--- Work order ---
Leaving nothing out, set down all the data exactly.

--- Information supplied ---
--------------------------------

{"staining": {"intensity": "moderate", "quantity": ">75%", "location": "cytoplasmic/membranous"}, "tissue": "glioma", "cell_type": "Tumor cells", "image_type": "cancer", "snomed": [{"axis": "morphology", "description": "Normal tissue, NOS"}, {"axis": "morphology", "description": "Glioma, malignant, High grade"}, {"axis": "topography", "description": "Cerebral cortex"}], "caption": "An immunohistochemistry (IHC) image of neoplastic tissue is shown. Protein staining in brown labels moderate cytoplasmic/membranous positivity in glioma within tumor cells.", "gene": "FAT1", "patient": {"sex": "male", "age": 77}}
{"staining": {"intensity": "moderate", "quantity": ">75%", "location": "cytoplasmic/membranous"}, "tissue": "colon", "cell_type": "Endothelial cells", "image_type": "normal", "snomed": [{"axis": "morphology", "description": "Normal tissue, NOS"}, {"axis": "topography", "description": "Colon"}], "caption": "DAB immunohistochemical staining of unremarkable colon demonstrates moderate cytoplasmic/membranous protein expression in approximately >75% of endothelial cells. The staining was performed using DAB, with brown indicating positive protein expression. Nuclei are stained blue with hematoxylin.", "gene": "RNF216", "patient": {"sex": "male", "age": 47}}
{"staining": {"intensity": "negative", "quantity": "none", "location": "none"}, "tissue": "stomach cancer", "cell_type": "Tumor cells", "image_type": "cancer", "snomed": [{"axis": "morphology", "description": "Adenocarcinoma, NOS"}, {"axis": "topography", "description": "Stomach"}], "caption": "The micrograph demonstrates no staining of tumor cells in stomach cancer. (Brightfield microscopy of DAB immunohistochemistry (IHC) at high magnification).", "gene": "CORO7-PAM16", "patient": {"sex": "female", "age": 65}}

--------------------------------

--- Completed task ---
{"staining": {"intensity": "moderate", "quantity": ">75%", "location": "cytoplasmic/membranous"}, "tissue": "glioma", "cell_type": "Tumor cells", "image_type": "cancer", "snomed": [{"axis": "morphology", "description": "Normal tissue, NOS"}, {"axis": "morphology", "description": "Glioma, malignant, High grade"}, {"axis": "topography", "description": "Cerebral cortex"}], "caption": "An immunohistochemistry (IHC) image of neoplastic tissue is shown. Protein staining in brown labels moderate cytoplasmic/membranous positivity in glioma within tumor cells.", "gene": "FAT1", "patient": {"sex": "male", "age": 77}}
{"staining": {"intensity": "moderate", "quantity": ">75%", "location": "cytoplasmic/membranous"}, "tissue": "colon", "cell_type": "Endothelial cells", "image_type": "normal", "snomed": [{"axis": "morphology", "description": "Normal tissue, NOS"}, {"axis": "topography", "description": "Colon"}], "caption": "DAB immunohistochemical staining of unremarkable colon demonstrates moderate cytoplasmic/membranous protein expression in approximately >75% of endothelial cells. The staining was performed using DAB, with brown indicating positive protein expression. Nuclei are stained blue with hematoxylin.", "gene": "RNF216", "patient": {"sex": "male", "age": 47}}
{"staining": {"intensity": "negative", "quantity": "none", "location": "none"}, "tissue": "stomach cancer", "cell_type": "Tumor cells", "image_type": "cancer", "snomed": [{"axis": "morphology", "description": "Adenocarcinoma, NOS"}, {"axis": "topography", "description": "Stomach"}], "caption": "The micrograph demonstrates no staining of tumor cells in stomach cancer. (Brightfield microscopy of DAB immunohistochemistry (IHC) at high magnification).", "gene": "CORO7-PAM16", "patient": {"sex": "female", "age": 65}}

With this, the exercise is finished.